Jacques Dupuis a raison de ne pas vouloir transformer l'enquête sur la mort de Fredy Villanueva en bar ouvert pour avocats. Mais il a tort de ne pas faire un effort de plus pour aider d'autres familles à être représentées personnellement.

Le ministre de la Sécurité publique n'a pas voulu d'une commission d'enquête générale sur Montréal-Nord. Les relations entre la police de Montréal et la population locale ne sont pas de son ressort, argue-t-il.

 

Mince explication: Québec a pleine autorité pour ordonner la tenue d'une commission sur tout sujet touchant la sécurité publique. Et à la lumière des événements de l'été dernier, une réflexion plus large sur les relations entre la police et les minorités ne serait pas superflue.

Quoi qu'il en soit, le ministre a plutôt choisi une enquête du coroner, qui sera présidée par le juge Robert Sansfaçon de la Cour du Québec.

Autant une commission d'enquête peut déployer ses ailes sur toutes sortes de sujets connexes à son mandat, autant une enquête du coroner se situe dans un corridor étroit.

L'enquête ne portera donc que sur les causes et les circonstances de la mort de Fredy Villanueva, tué par des policiers dans un parc de Montréal-Nord l'été dernier. Les causes médicales ne feront pas un long débat. Restent les circonstances. Mais les circonstances immédiates.

On va donc disséquer l'événement lui-même en appelant à la barre une soixantaine de témoins. On prévoit que les auditions dureront trois semaines. L'affaire, réduite à cet incident, est en effet assez simple. Il n'est pas question d'explorer, sauf par la bande, le contexte plus large des relations interraciales ou du travail policier en général à Montréal-Nord.

Dans ce type d'enquête, les «personnes intéressées» peuvent témoigner, demander d'assigner des témoins et contre-interroger les témoins - mais toujours dans les limites du mandat.

À ce jour, le coroner a reconnu plusieurs personnes intéressées: les deux policiers directement impliqués dans l'événement, la famille Villanueva, le Service de police de Montréal, la Fraternité des policiers, ainsi que quatre jeunes: deux qui ont été blessés par balle lors de la fusillade et deux autres qui, sans avoir été blessés, ont été arrêtés après l'événement.

Aujourd'hui ou d'ici quelques jours, le juge Sansfaçon dira s'il reconnaît également la Ligue des Noirs et la Ligue des droits et libertés.

Tous ces gens ou organismes auront le droit de parler et de poser des questions.

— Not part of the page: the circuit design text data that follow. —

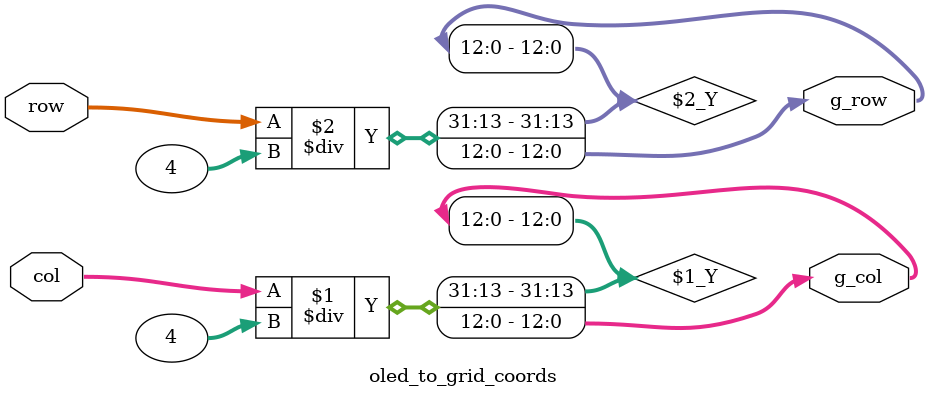
<source format=v>
`timescale 1ns / 1ps

//assuming a PORTRAIT LAYOUT
module oled_to_grid_coords(input [12:0] row, col, output [12:0] g_row, g_col);
    assign g_col = col/4;
    assign g_row = row/4;
endmodule

</source>
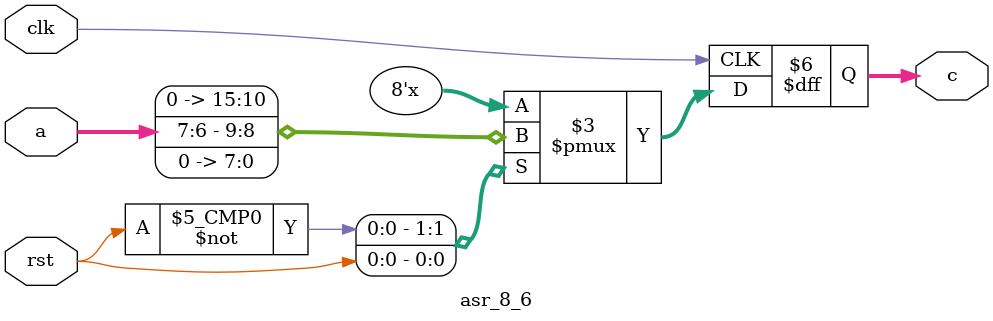
<source format=v>
module asr_8_6(
    a,
    c,
    clk,
    rst
);

input [7:0] a;
input clk, rst;
output [7:0] c;

always @ ( posedge clk )
begin
    case(rst)
        0: c = a >>> 6;
        1: c = 0;
    endcase
end

endmodule

</source>
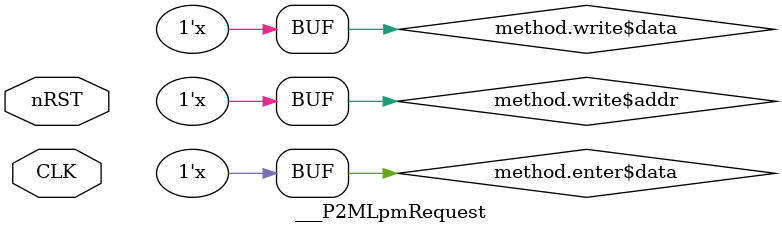
<source format=sv>
`include "atomicc.generated.vh"
`include "lpm.generated.vh"
`default_nettype none
module ___P2MLpmRequest (input wire CLK, input wire nRST,
    LpmRequest.client method,
    PipeIn.server pipe);
    // Extra assigments, not to output wires
    assign method.enter$data = pipe.enq$v[ ( (16 + 128) - 32-1 ) : ( ((16 + 128) - 32 - 32) ) ];
    assign method.enter__ENA = pipe.enq__ENA && ( pipe.enq$v[ ( ( 16 + 128 ) - 1 ) : ( ( 16 + 128 ) - 16 ) ] == 16'd0 );
    assign method.write$addr = pipe.enq$v[ ( (16 + 128) - 32-1 ) : ( ((16 + 128) - 32 - 32) ) ];
    assign method.write$data = pipe.enq$v[ ( ((16 + 128) - 32 - 32)-1 ) : ( (((16 + 128) - 32 - 32) - 32) ) ];
    assign method.write__ENA = pipe.enq__ENA && ( pipe.enq$v[ ( ( 16 + 128 ) - 1 ) : ( ( 16 + 128 ) - 16 ) ] == 16'd1 );
    assign pipe.enq__RDY = ( method.enter__RDY && ( method.write__RDY || ( pipe.enq$v[ ( ( 16 + 128 ) - 1 ) : ( ( 16 + 128 ) - 16 ) ] != 16'd1 ) ) ) || ( ( !method.enter__RDY ) && ( ( !method.write__RDY ) || ( pipe.enq$v[ ( ( 16 + 128 ) - 1 ) : ( ( 16 + 128 ) - 16 ) ] != 16'd0 ) ) && ( method.write__RDY || ( ( pipe.enq$v[ ( ( 16 + 128 ) - 1 ) : ( ( 16 + 128 ) - 16 ) ] != 16'd1 ) && ( pipe.enq$v[ ( ( 16 + 128 ) - 1 ) : ( ( 16 + 128 ) - 16 ) ] != 16'd0 ) ) ) );
endmodule

`default_nettype wire    // set back to default value

</source>
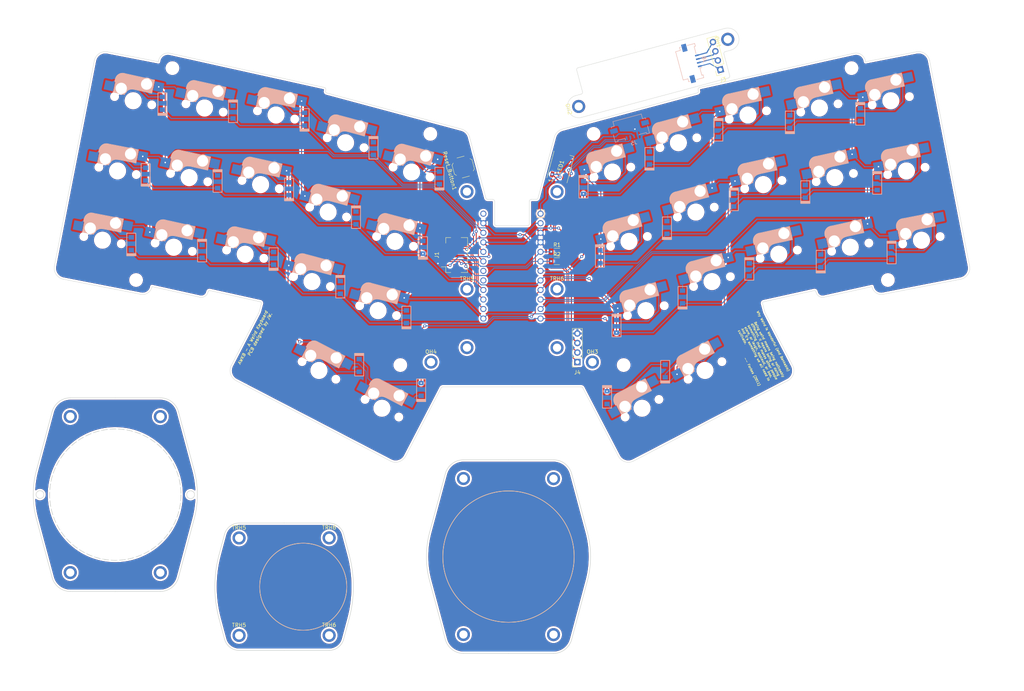
<source format=kicad_pcb>
(kicad_pcb
	(version 20240108)
	(generator "pcbnew")
	(generator_version "8.0")
	(general
		(thickness 1.6)
		(legacy_teardrops no)
	)
	(paper "A4")
	(layers
		(0 "F.Cu" signal)
		(31 "B.Cu" signal)
		(32 "B.Adhes" user "B.Adhesive")
		(33 "F.Adhes" user "F.Adhesive")
		(34 "B.Paste" user)
		(35 "F.Paste" user)
		(36 "B.SilkS" user "B.Silkscreen")
		(37 "F.SilkS" user "F.Silkscreen")
		(38 "B.Mask" user)
		(39 "F.Mask" user)
		(40 "Dwgs.User" user "User.Drawings")
		(41 "Cmts.User" user "User.Comments")
		(42 "Eco1.User" user "User.Eco1")
		(43 "Eco2.User" user "User.Eco2")
		(44 "Edge.Cuts" user)
		(45 "Margin" user)
		(46 "B.CrtYd" user "B.Courtyard")
		(47 "F.CrtYd" user "F.Courtyard")
		(48 "B.Fab" user)
		(49 "F.Fab" user)
		(50 "User.1" user)
		(51 "User.2" user)
		(52 "User.3" user)
		(53 "User.4" user)
		(54 "User.5" user)
		(55 "User.6" user)
		(56 "User.7" user)
		(57 "User.8" user)
		(58 "User.9" user)
	)
	(setup
		(stackup
			(layer "F.SilkS"
				(type "Top Silk Screen")
			)
			(layer "F.Paste"
				(type "Top Solder Paste")
			)
			(layer "F.Mask"
				(type "Top Solder Mask")
				(thickness 0.01)
			)
			(layer "F.Cu"
				(type "copper")
				(thickness 0.035)
			)
			(layer "dielectric 1"
				(type "core")
				(thickness 1.51)
				(material "FR4")
				(epsilon_r 4.5)
				(loss_tangent 0.02)
			)
			(layer "B.Cu"
				(type "copper")
				(thickness 0.035)
			)
			(layer "B.Mask"
				(type "Bottom Solder Mask")
				(thickness 0.01)
			)
			(layer "B.Paste"
				(type "Bottom Solder Paste")
			)
			(layer "B.SilkS"
				(type "Bottom Silk Screen")
			)
			(copper_finish "None")
			(dielectric_constraints no)
		)
		(pad_to_mask_clearance 0.2)
		(allow_soldermask_bridges_in_footprints no)
		(grid_origin 283.836 13.1428)
		(pcbplotparams
			(layerselection 0x00010f0_ffffffff)
			(plot_on_all_layers_selection 0x0000000_00000000)
			(disableapertmacros no)
			(usegerberextensions no)
			(usegerberattributes no)
			(usegerberadvancedattributes no)
			(creategerberjobfile no)
			(dashed_line_dash_ratio 12.000000)
			(dashed_line_gap_ratio 3.000000)
			(svgprecision 6)
			(plotframeref no)
			(viasonmask no)
			(mode 1)
			(useauxorigin no)
			(hpglpennumber 1)
			(hpglpenspeed 20)
			(hpglpendiameter 15.000000)
			(pdf_front_fp_property_popups yes)
			(pdf_back_fp_property_popups yes)
			(dxfpolygonmode yes)
			(dxfimperialunits yes)
			(dxfusepcbnewfont yes)
			(psnegative no)
			(psa4output no)
			(plotreference yes)
			(plotvalue yes)
			(plotfptext yes)
			(plotinvisibletext no)
			(sketchpadsonfab no)
			(subtractmaskfromsilk no)
			(outputformat 1)
			(mirror no)
			(drillshape 0)
			(scaleselection 1)
			(outputdirectory "JLCPCB/")
		)
	)
	(net 0 "")
	(net 1 "row0")
	(net 2 "row1")
	(net 3 "row2")
	(net 4 "row3")
	(net 5 "VCC")
	(net 6 "GND")
	(net 7 "MISO")
	(net 8 "NCS")
	(net 9 "SCL")
	(net 10 "SDA")
	(net 11 "RST")
	(net 12 "col0")
	(net 13 "col1")
	(net 14 "col2")
	(net 15 "col3")
	(net 16 "col4")
	(net 17 "MOSI")
	(net 18 "SCLK")
	(net 19 "unconnected-(U1-RAW-Pad24)")
	(net 20 "unconnected-(H1-Pad1)")
	(net 21 "LED")
	(net 22 "unconnected-(LED1-DOUT-Pad2)")
	(net 23 "unconnected-(U1-A0(PF7)-Pad17)")
	(net 24 "unconnected-(U1-A1(PF6)-Pad18)")
	(net 25 "Net-(D6-K)")
	(net 26 "Net-(D7-A)")
	(net 27 "Net-(D8-K)")
	(net 28 "Net-(D9-A)")
	(net 29 "Net-(D10-K)")
	(net 30 "Net-(D16-K)")
	(net 31 "Net-(D17-A)")
	(net 32 "Net-(D18-K)")
	(net 33 "Net-(D19-A)")
	(net 34 "Net-(D20-K)")
	(net 35 "Net-(D26-K)")
	(net 36 "Net-(D27-A)")
	(net 37 "Net-(D28-K)")
	(net 38 "Net-(D29-A)")
	(net 39 "Net-(D30-K)")
	(net 40 "Net-(D33-A)")
	(net 41 "Net-(D34-K)")
	(net 42 "Net-(D1-A)")
	(net 43 "Net-(D2-K)")
	(net 44 "Net-(D3-A)")
	(net 45 "Net-(D4-K)")
	(net 46 "Net-(D5-A)")
	(net 47 "Net-(D11-A)")
	(net 48 "Net-(D12-K)")
	(net 49 "Net-(D13-A)")
	(net 50 "Net-(D14-K)")
	(net 51 "Net-(D15-A)")
	(net 52 "Net-(D21-A)")
	(net 53 "Net-(D22-K)")
	(net 54 "Net-(D23-A)")
	(net 55 "Net-(D24-K)")
	(net 56 "Net-(D25-A)")
	(net 57 "Net-(D31-A)")
	(net 58 "Net-(D32-K)")
	(net 59 "unconnected-(J1-Pin_6-Pad6)")
	(net 60 "unconnected-(J1-Pin_7-Pad7)")
	(net 61 "unconnected-(J1-Pin_5-Pad5)")
	(net 62 "unconnected-(J1-Pin_9-Pad9)")
	(net 63 "GND_conn")
	(net 64 "SCL_conn")
	(net 65 "VCC_conn")
	(net 66 "SDA_conn")
	(footprint "jw_custom_image:square_1" (layer "F.Cu") (at 82.324694 111.531495))
	(footprint "jw_custom_footprints:CherryMX_Hotswap_single_side" (layer "F.Cu") (at 115.346806 121.920781 -27.5))
	(footprint "MountingHole:MountingHole_2.2mm_M2_ISO7380_Pad" (layer "F.Cu") (at 167.770768 41.507695 105))
	(footprint "jw_custom_footprints:CherryMX_Hotswap_single_side" (layer "F.Cu") (at 255.092167 58.682972 11))
	(footprint "jw_custom_footprints:CherryMX_Hotswap_single_side" (layer "F.Cu") (at 203.29311 88.173093 15))
	(footprint "Connector_FFC-FPC:Hirose_FH12-12S-0.5SH_1x12-1MP_P0.50mm_Horizontal" (layer "F.Cu") (at 133.667 81.0944 90))
	(footprint "MountingHole:MountingHole_2.2mm_M2_ISO7380_Pad" (layer "F.Cu") (at 171.426679 109.617081))
	(footprint "jw_custom_footprints:CherryMX_Hotswap_single_side" (layer "F.Cu") (at 176.759887 58.98642 15))
	(footprint "jw_custom_footprints:CherryMX_Hotswap_single_side" (layer "F.Cu") (at 118.828399 77.456683 -15))
	(footprint "jw_custom_footprints:CherryMX_Hotswap_single_side" (layer "F.Cu") (at 83.02485 62.32582 -12.5))
	(footprint "MountingHole:MountingHole_2.2mm_M2_ISO7380_Pad" (layer "F.Cu") (at 138.000124 90.162334))
	(footprint "MountingHole:MountingHole_3.2mm_M3" (layer "F.Cu") (at 128.250066 48.815518))
	(footprint "jw_custom_footprints:CherryMX_Hotswap_single_side" (layer "F.Cu") (at 114.326735 95.912768 -15))
	(footprint "MountingHole:MountingHole_3.2mm_M3" (layer "F.Cu") (at 120.249066 110.410518))
	(footprint "Button_Switch_SMD:SW_SPST_TL3342" (layer "F.Cu") (at 137.00797 57.643389 105))
	(footprint "Connector_PinSocket_2.54mm:PinSocket_1x04_P2.54mm_Vertical" (layer "F.Cu") (at 205.519079 31.703648 -165))
	(footprint "jw_custom_footprints:CherryMX_Hotswap_single_side" (layer "F.Cu") (at 194.335582 51.170618 15))
	(footprint "jw_custom_footprints:CherryMX_Hotswap_single_side" (layer "F.Cu") (at 96.70689 88.173093 -15))
	(footprint "jw_custom_footprints:CherryMX_Hotswap_single_side" (layer "F.Cu") (at 231.90982 41.910236 12.5))
	(footprint "jw_custom_footprints:CherryMX_Hotswap_single_side" (layer "F.Cu") (at 184.653194 121.920781 27.5))
	(footprint "MountingHole:MountingHole_2.2mm_M2_ISO7380_Pad" (layer "F.Cu") (at 77.2832 182.4592))
	(footprint "MountingHole:MountingHole_2.2mm_M2_ISO7380_Pad" (layer "F.Cu") (at 32.3028 124.12894))
	(footprint "jw_custom_footprints:CherryMX_Hotswap_single_side" (layer "F.Cu") (at 216.97515 62.32582 12.5))
	(footprint "jw_custom_footprints:CherryMX_Hotswap_single_side" (layer "F.Cu") (at 185.673265 95.912768 15))
	(footprint "jw_custom_footprints:CherryMX_Hotswap_single_side"
		(layer "F.Cu")
		(uuid "5c587cec-6bac-4501-9915-b484cea8a75e")
		(at 87.137194 4
... [1710772 chars truncated]
</source>
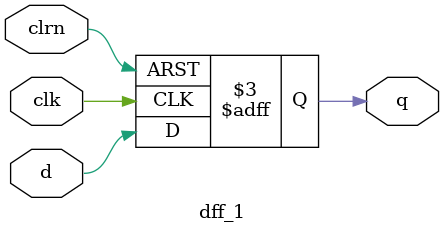
<source format=v>
`timescale 1ns / 1ps


module dff_1(d,clk,clrn,q);
    input d;
    input clk,clrn;
    output q;
    reg q;

    always@(negedge clrn or posedge clk)
    begin
        if(clrn == 0) begin
            q<=0;
        end else begin
            q<=d;
        end
    end
endmodule

</source>
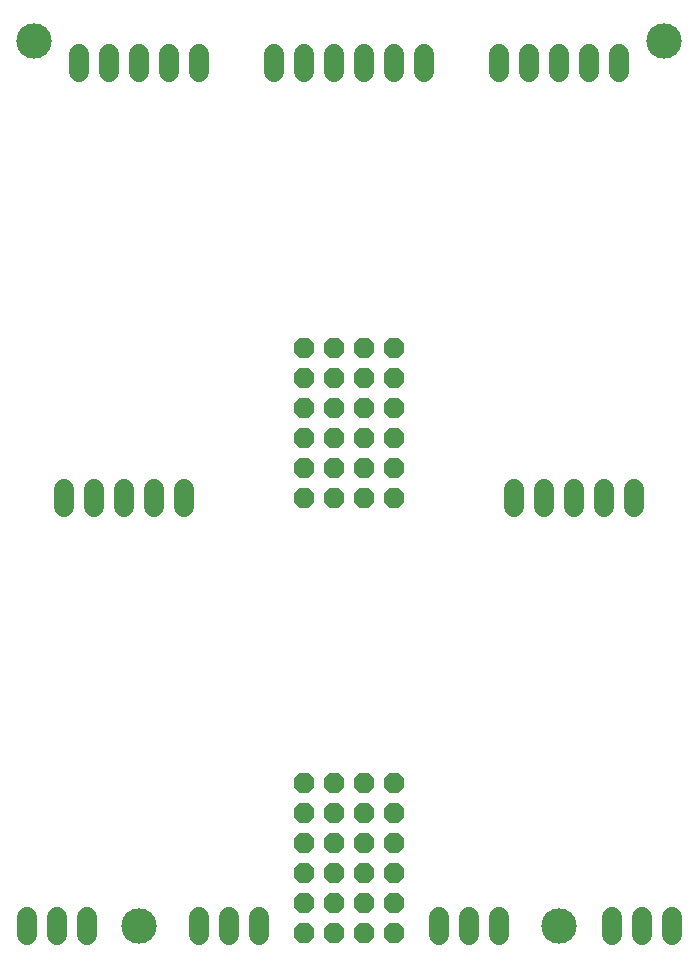
<source format=gts>
G75*
%MOIN*%
%OFA0B0*%
%FSLAX25Y25*%
%IPPOS*%
%LPD*%
%AMOC8*
5,1,8,0,0,1.08239X$1,22.5*
%
%ADD10C,0.11824*%
%ADD11C,0.06800*%
%ADD12OC8,0.06800*%
D10*
X0048000Y0014867D03*
X0188000Y0014867D03*
X0223000Y0309867D03*
X0013000Y0309867D03*
D11*
X0010500Y0017867D02*
X0010500Y0011867D01*
X0020500Y0011867D02*
X0020500Y0017867D01*
X0030500Y0017867D02*
X0030500Y0011867D01*
X0068000Y0011867D02*
X0068000Y0017867D01*
X0078000Y0017867D02*
X0078000Y0011867D01*
X0088000Y0011867D02*
X0088000Y0017867D01*
X0148000Y0017867D02*
X0148000Y0011867D01*
X0158000Y0011867D02*
X0158000Y0017867D01*
X0168000Y0017867D02*
X0168000Y0011867D01*
X0205500Y0011867D02*
X0205500Y0017867D01*
X0215500Y0017867D02*
X0215500Y0011867D01*
X0225500Y0011867D02*
X0225500Y0017867D01*
X0213000Y0154367D02*
X0213000Y0160367D01*
X0203000Y0160367D02*
X0203000Y0154367D01*
X0193000Y0154367D02*
X0193000Y0160367D01*
X0183000Y0160367D02*
X0183000Y0154367D01*
X0173000Y0154367D02*
X0173000Y0160367D01*
X0168000Y0299367D02*
X0168000Y0305367D01*
X0178000Y0305367D02*
X0178000Y0299367D01*
X0188000Y0299367D02*
X0188000Y0305367D01*
X0198000Y0305367D02*
X0198000Y0299367D01*
X0208000Y0299367D02*
X0208000Y0305367D01*
X0143000Y0305367D02*
X0143000Y0299367D01*
X0133000Y0299367D02*
X0133000Y0305367D01*
X0123000Y0305367D02*
X0123000Y0299367D01*
X0113000Y0299367D02*
X0113000Y0305367D01*
X0103000Y0305367D02*
X0103000Y0299367D01*
X0093000Y0299367D02*
X0093000Y0305367D01*
X0068000Y0305367D02*
X0068000Y0299367D01*
X0058000Y0299367D02*
X0058000Y0305367D01*
X0048000Y0305367D02*
X0048000Y0299367D01*
X0038000Y0299367D02*
X0038000Y0305367D01*
X0028000Y0305367D02*
X0028000Y0299367D01*
X0023000Y0160367D02*
X0023000Y0154367D01*
X0033000Y0154367D02*
X0033000Y0160367D01*
X0043000Y0160367D02*
X0043000Y0154367D01*
X0053000Y0154367D02*
X0053000Y0160367D01*
X0063000Y0160367D02*
X0063000Y0154367D01*
D12*
X0103000Y0157367D03*
X0103000Y0167367D03*
X0103000Y0177367D03*
X0103000Y0187367D03*
X0103000Y0197367D03*
X0103000Y0207367D03*
X0113000Y0207367D03*
X0113000Y0197367D03*
X0113000Y0187367D03*
X0113000Y0177367D03*
X0113000Y0167367D03*
X0113000Y0157367D03*
X0123000Y0157367D03*
X0123000Y0167367D03*
X0123000Y0177367D03*
X0123000Y0187367D03*
X0123000Y0197367D03*
X0123000Y0207367D03*
X0133000Y0207367D03*
X0133000Y0197367D03*
X0133000Y0187367D03*
X0133000Y0177367D03*
X0133000Y0167367D03*
X0133000Y0157367D03*
X0133000Y0062367D03*
X0133000Y0052367D03*
X0133000Y0042367D03*
X0133000Y0032367D03*
X0123000Y0032367D03*
X0123000Y0042367D03*
X0123000Y0052367D03*
X0123000Y0062367D03*
X0113000Y0062367D03*
X0113000Y0052367D03*
X0113000Y0042367D03*
X0113000Y0032367D03*
X0103000Y0032367D03*
X0103000Y0042367D03*
X0103000Y0052367D03*
X0103000Y0062367D03*
X0103000Y0022367D03*
X0103000Y0012367D03*
X0113000Y0012367D03*
X0113000Y0022367D03*
X0123000Y0022367D03*
X0123000Y0012367D03*
X0133000Y0012367D03*
X0133000Y0022367D03*
M02*

</source>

Normalement, l'État ne paie pas les frais d'avocats des personnes intéressées. Le coroner est assisté par un procureur de grande expérience (François Daviault) qui a le mandat de poser des questions dans l'intérêt général, pour exposer tous les faits de l'affaire. Il représente toute la société.

Rien dans la loi ne permet au coroner d'ordonner à l'État de payer les frais d'avocats de quiconque. L'Aide juridique ne peut pas le faire non plus. Rappelons que ce n'est pas un procès, personne n'y est accusé, même si bien des droits et des réputations sont en jeu.

C'est donc une décision discrétionnaire qui appartient au ministre. M. Dupuis a clairement peur de créer des précédents coûteux. Dans un but «humanitaire», il a décidé de payer les frais d'avocats de la famille Villanueva. Mais pas les frais des autres.

Techniquement, il a raison: ce n'est qu'une enquête du coroner et Me Daviault va faire les choses très bien.

Mais il a tout de même tort.

Pour les gens de Montréal-Nord, et pour tout le monde en fait, il importe peu que ce ne soit «qu'une enquête du coroner». Ce sera le moment où l'on exposera en public les faits de cette affaire qui a coûté la vie à un jeune homme, qui en a blessé deux autres sérieusement et qui a laissé des marques profondes.

C'est le ministre qui a choisi de restreindre la portée de l'enquête. Il devrait faire un compromis et payer les frais des familles des deux blessés pour la (courte) durée de l'enquête. L'avocat Jacky-Éric Salvant disait représenter les deux blessés à lui seul, lundi, ce qui serait une autre forme de compromis bienvenu.

Trois semaines d'audiences, quelques jours de préparation au tarif de l'Aide juridique, ce n'est pas un effort financier insurmontable. Ce n'est pas cher payer pour que ces jeunes se sentent respectés dans cette enquête, quel que soit son nom, et qu'elle commence avec un minimum de sérénité.